"The droopy one is peppers," third-grader Simran Shankardass calls to her best friend, Jessica DeKoven.
If all goes well, the organically grown fare will end up as food for students at the Louisa May Alcott School, where a large vegetable garden just outside the cafeteria is planted, tended and harvested by students.
The project is part of a larger movement sweeping the country: From New York to California, schools are getting students out of the classroom and into the garden in a back-to-nature approach to learning and -- perhaps more important -- as a way to introduce them to healthy food.
Some schools even use the student-grown food to supplement their lunches, although that practice is not widespread. Other programs promote the use of crops grown by local farmers to get healthier food into schools.
But "kids actually eat more fruits and vegetables when they've grown them themselves," said Abby Jaramillo, director of the school gardening program Urban Sprouts in San Francisco. "The hands-on experience in the school garden helps kid change their eating habits."

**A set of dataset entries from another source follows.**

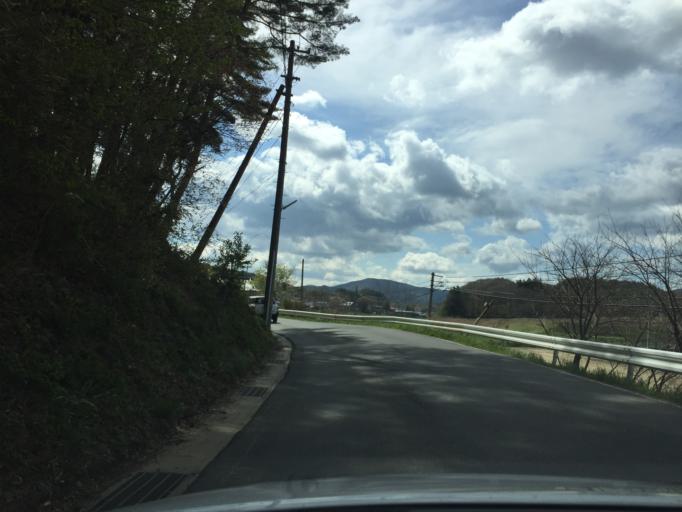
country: JP
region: Fukushima
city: Funehikimachi-funehiki
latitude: 37.6078
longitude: 140.6663
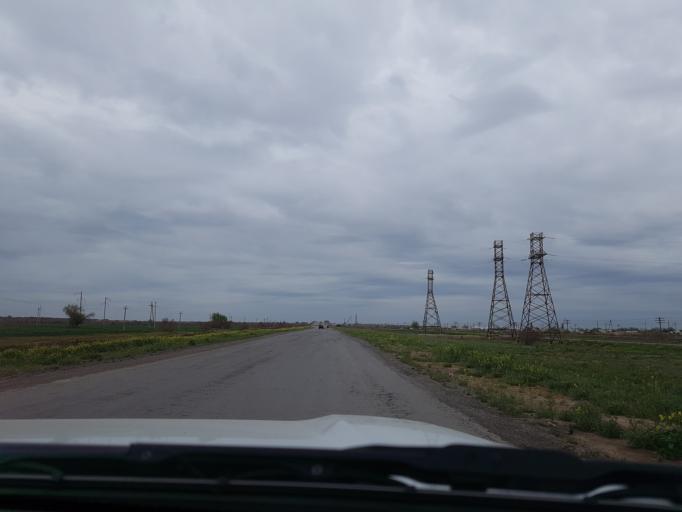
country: TM
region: Mary
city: Bayramaly
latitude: 37.7604
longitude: 62.5065
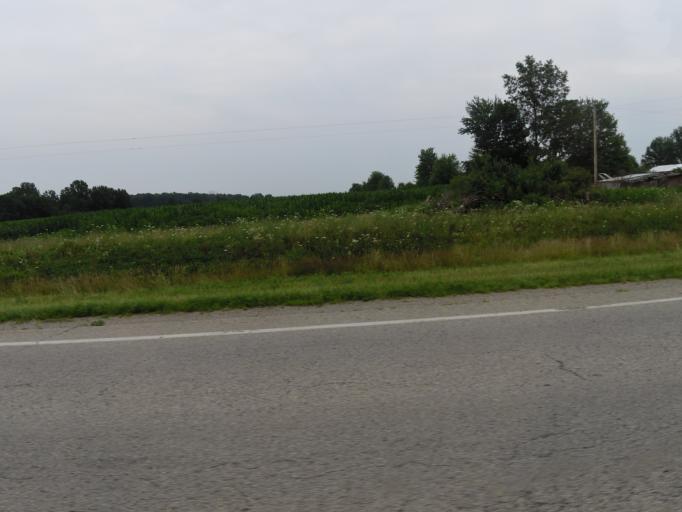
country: US
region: Ohio
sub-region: Brown County
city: Mount Orab
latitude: 39.1217
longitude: -83.9330
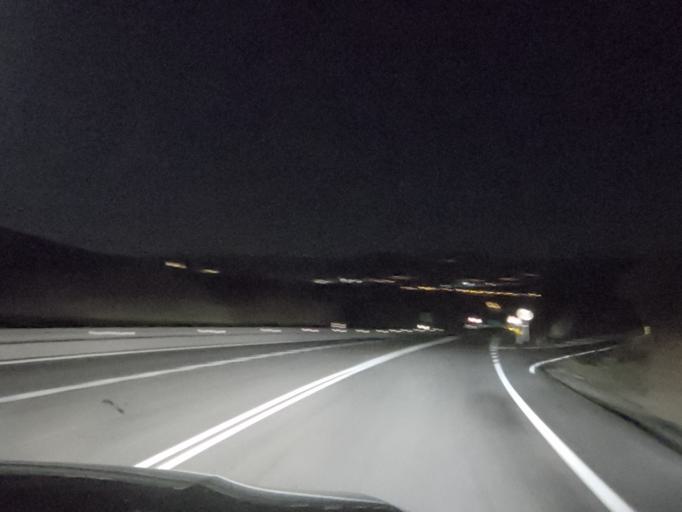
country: ES
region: Galicia
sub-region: Provincia de Ourense
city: Verin
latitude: 41.9613
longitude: -7.5059
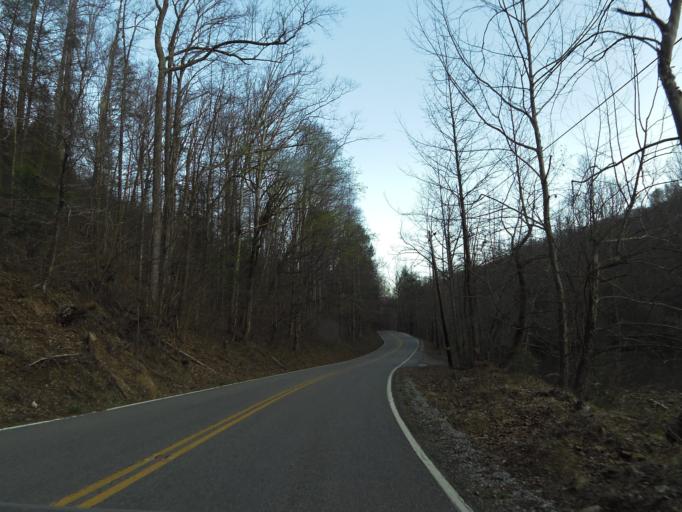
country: US
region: Tennessee
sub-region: Campbell County
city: Caryville
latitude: 36.2025
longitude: -84.3047
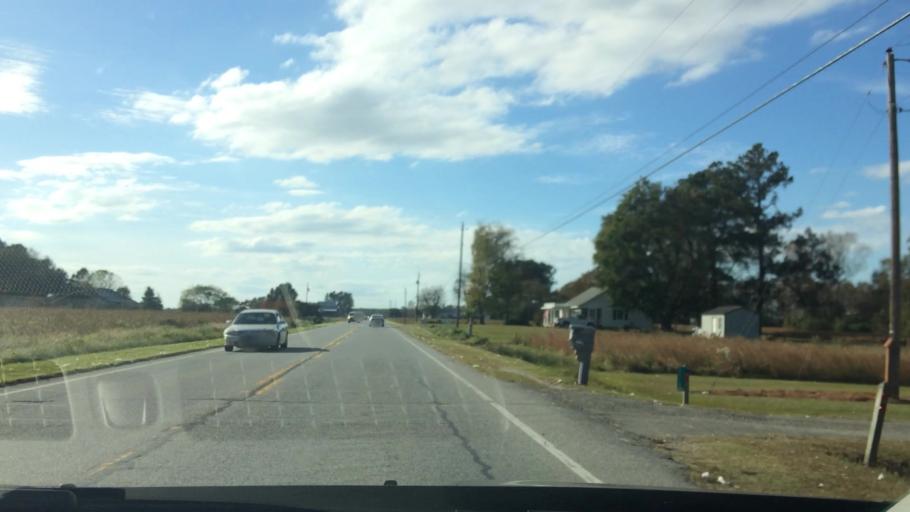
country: US
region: North Carolina
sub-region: Greene County
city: Snow Hill
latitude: 35.4416
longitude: -77.7994
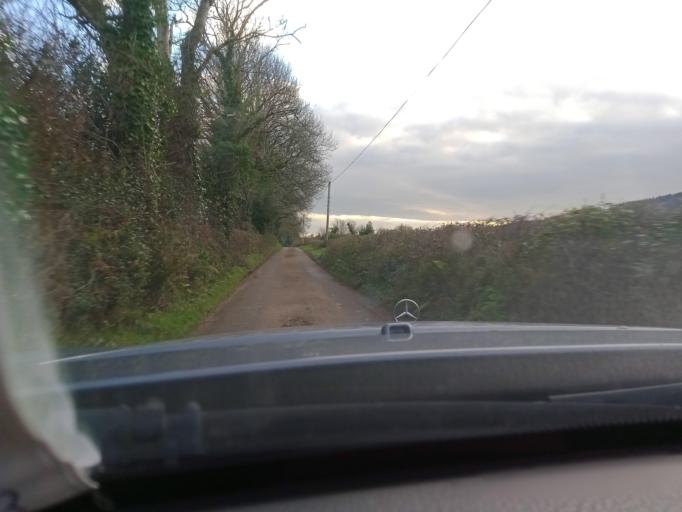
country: IE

The National Gardening Association's online registry lists 1,500 school gardens, up from 1,100 a year ago, although spokeswoman Barbara Richardson said there are thousands more. In California alone, 2,500 schools have gardens, according to a 2002 survey. Last year, 3,900 schools applied for state grants after the General Assembly made $10.8 million available for school gardens, said John Fisher from the California Department of Education school garden resource center. Some schools supplement their menus with vegetables and herbs grown by students.